Left: Samuel Clift The Younger (1836-1912)

By the late nineteenth century local fundraising for the hospital also came from annual collections around Maitland whereby various parts of the locality were divided up to be targeted by a women’s group. Samuel Clift’s wife, Anne, looked after East Maitland where they lived. By the early 20th century this event became known as Hospital Sunday. One of Samuel and Anne’s daughters subsequently took over organising the East Maitland part of the collection.
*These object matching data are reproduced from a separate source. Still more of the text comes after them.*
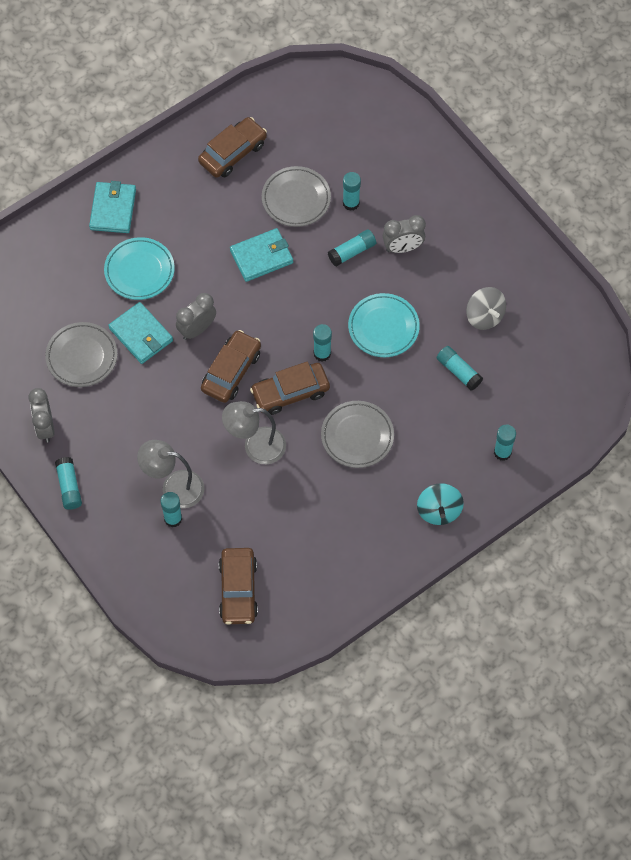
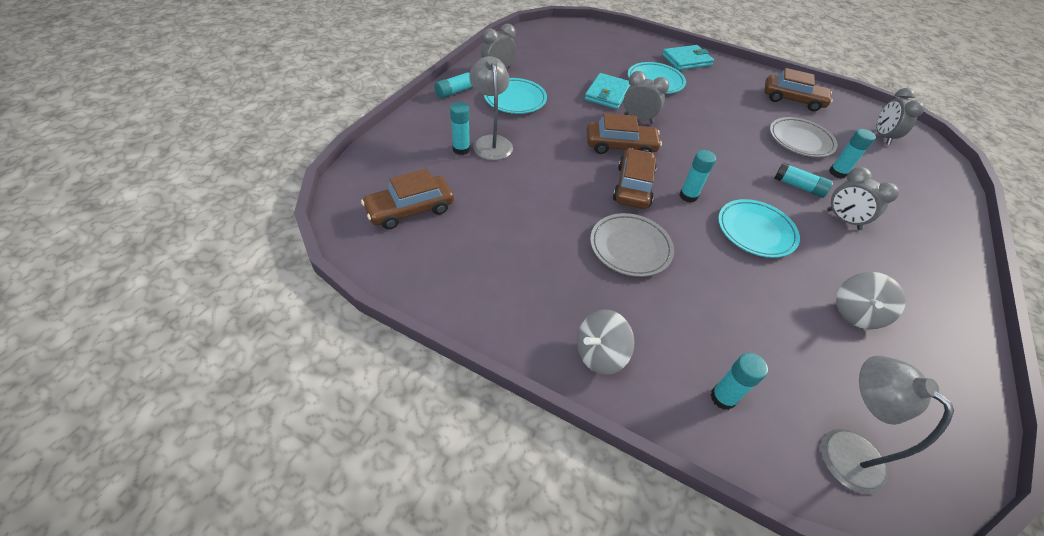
camera: 60 degrees right, 15 degrees down
(82, 357) = (565, 73): grey plate -> none
(110, 433) = (515, 99): none -> turquoise plate
(255, 446) = (564, 179): grey lamp -> grey lamp (840, 447)
(261, 257) = (732, 135): turquoise wallet -> none
(290, 392) = (633, 186): brown car -> brown car turned 60 degrees clockwise
(324, 117) = (882, 137): none -> grey clock
(439, 511) = (599, 354): turquoise spinning top -> grey spinning top
(458, 371) = (774, 311): turquoise glue stick -> none

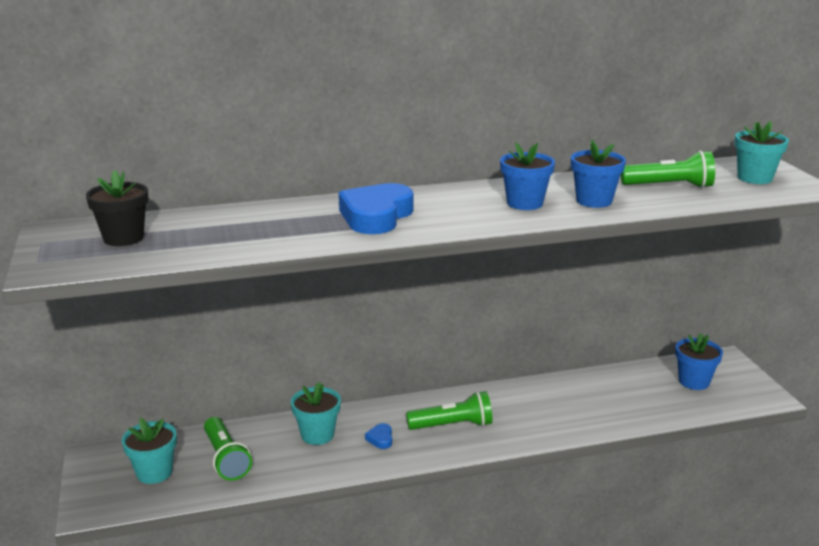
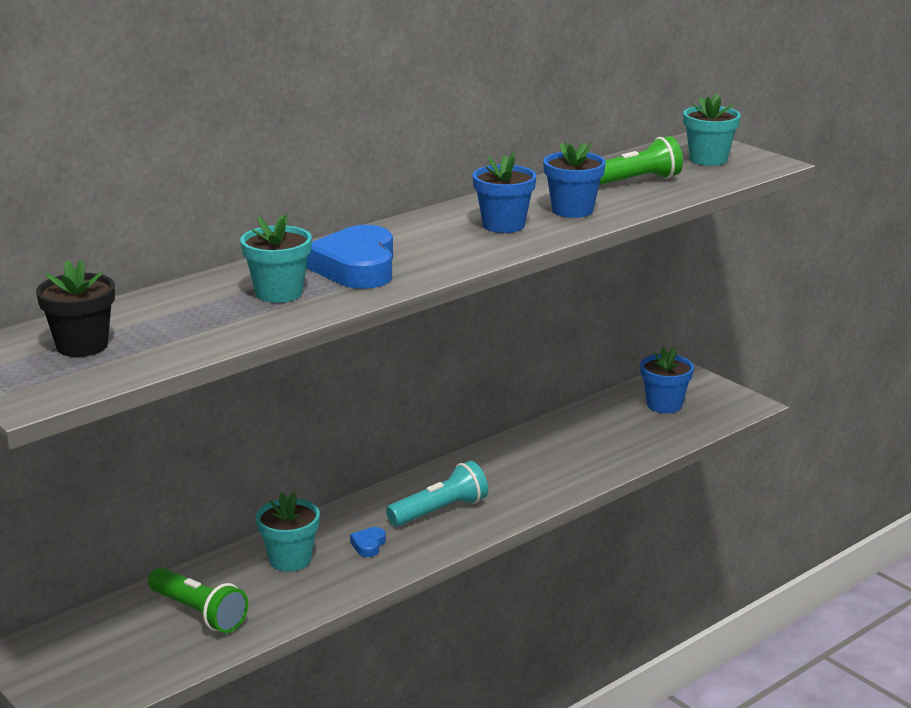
camera: 25 degrees left, 0 degrees up
(154, 472) = (121, 651): turquoise flower pot -> turquoise flower pot (279, 293)
(380, 439) = (368, 545): blue heart -> blue heart turned 45 degrees clockwise
(453, 425) = (440, 511): green flashlight -> turquoise flashlight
One of the more interesting and pleasurable fundraising activities for the hospital started in 1901 in the form of the Maitland Hospital Benefit Races held at the Rutherford Racecourse. The then surviving Clift brothers of Joseph, Samuel and George, owned and built the Maitland Racecourse at Rutherford in the 1880s. They even constructed a private railway line to the site. For a number of years, they provided free use of their facility to the hospital for this annual event.

View of the racecourse in 1904.

(Picture Maitland, Maitland City Library)

Perhaps one of the major milestones in the hospital’s history started in 1900 when five Maitland locals formed a delegation to Sydney to meet with the Colonial Secretary in regard to the proposal to erect a new hospital at Maitland. One of that number was Samuel Clift. Again, the population it served had grown to such a point that a new hospital building was badly needed. The delegation proved successful with a new hospital building erected in 1905

History had repeated itself with Samuel Clift (Senior) on the committee when the first purpose-built hospital was erected in Maitland in 1849 while his son of the same name was on the committee and heavily involved when a new hospital building was successfully acquired over 50 years later.

All in all, the Clift family’s contribution to the establishment and running of Maitland Hospital from the mid-19th century into the first decade of the 20th century is a legacy to be proud of.

The images and portraits in this story are from Tony Clift’s personal collection and from his family history research.